February 24, 2011

Measuring Marketing Campaigns That Fail To Engage The Customer

We've all been there.

Somebody in the Marketing Department is charged with creating a campaign.  And oh boy, OH BOY, they absolutely hit one out of the park ... maybe they come up with some magical contest coupled with free shipping and 20% off in the middle of January, 2010.  For the next week, sales go BONKERS!

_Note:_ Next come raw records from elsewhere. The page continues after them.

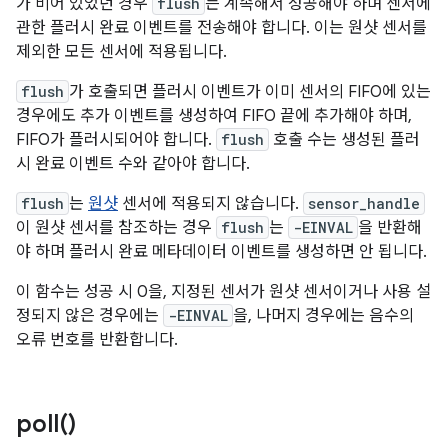
가 비어 있었던 경우
flush
는 계속해서 성공해야 하며 센서에
관한 플러시 완료 이벤트를 전송해야 합니다. 이는 원샷 센서를
제외한 모든 센서에 적용됩니다.
flush
가 호출되면 플러시 이벤트가 이미 센서의 FIFO에 있는
경우에도 추가 이벤트를 생성하여 FIFO 끝에 추가해야 하며,
FIFO가 플러시되어야 합니다.
flush
호출 수는 생성된 플러
시 완료 이벤트 수와 같아야 합니다.
flush
는
원샷
센서에 적용되지 않습니다.
sensor_handle
이 원샷 센서를 참조하는 경우
flush
는
-EINVAL
을 반환해
야 하며 플러시 완료 메타데이터 이벤트를 생성하면 안 됩니다.
이 함수는 성공 시 0을, 지정된 센서가 원샷 센서이거나 사용 설
정되지 않은 경우에는
-EINVAL
을, 나머지 경우에는 음수의
오류 번호를 반환합니다.
poll(
)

The marketer is celebrated.  She's nominated for a company award, and at the quarterly meeting, she's presented with $800 and a free plane ticket valid for travel anywhere in the continental forty-eight states.  Five weeks later, she's celebrating her genius at Hilton Head, while you're grinding through the analysis of one of an endless number of non-descript e-mail campaigns that are lucky to cause one in seven-hundred customers to purchase.

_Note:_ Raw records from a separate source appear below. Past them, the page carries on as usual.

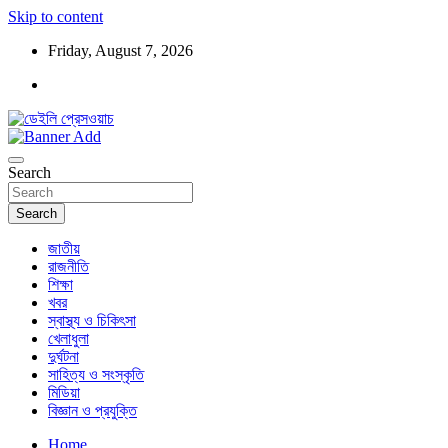
Skip to content
Friday, August 7, 2026
ডেইলি প্রেসওয়াচ মুক্তিযুদ্ধের চেতনায় উদ্বুদ্ধ মুখপত্র
ডেইলি প্রেসওয়াচ
Search
Search
জাতীয়
রাজনীতি
শিক্ষা
খবর
স্বাস্থ্য ও চিকিৎসা
খেলাধুলা
দুর্ঘটনা
সাহিত্য ও সংস্কৃতি
মিডিয়া
বিজ্ঞান ও প্রযুক্তি
Home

We're a short-term society.  We demand sales, NOW, and we reward people for what they've done lately.


Our businesses, however, thrive when we fertilize the customer file.


The truth is that many of our marketing campaigns fail to "engage" the customer.  In other words, when we measure the success of a marketing campaign, we take a "short-term" approach ... we simply ask if an e-mail marketing message or catalog or social media effort cause the customer to buy in the twelve, twenty-four, or forty-eight hours after the campaign.


Look at the image at the top of this post.


This is a "rolling-twelve-month" buyer analysis of the e-mail channel within a business.  We construct the query in parts.
  • Count all customers who purchased via e-mail from 1/1/2009 to 1/1/2010.
  • Then count all customers who purchased via e-mail from 2/1/2009 to 2/1/2010.
  • Then count all customers who purchased via e-mail from 3/1/2009 to 3/1/2010.
  • Repeat this process after every month, through current.
Plot the count of twelve-month buyers within the channel.  You end up with a graph similar to the one at the start of this post.


When a marketing campaign fails to "engage" the customer, you'll see a trend like the one illustrated in the image at the start of this post.  At month sixteen, the company ran a special e-mail marketing campaign, and customers LOVED IT ... twelve-month buyers increased by nearly 14,000.

Nine in ten Executives would say that the campaign "worked".


One in ten Executives would ask for a rolling-twelve-month buyer analysis a year later.  This rare set of Executives are rewarded with a very interesting finding!

Look at what happens in month twenty-eight ... the number of twelve-month buyers decrease by more than 12,000.


In other words, the vast majority of customers who purchased from the marketing campaign did not purchase again from e-mail, falling off the e-mail twelve-month buyer file.

Oh boy.


Now, granted, these customers may have purchased from other channels, so it's wise to run this analysis for your total buyer file, and for all micro-channels within your business.


This is common.  Marketers are rewarded for short-term efforts.  Our job is to analyze the long-term impact of our decisions.  Long-term, this campaign failed, because it harvested sales that did not translate into long-term business.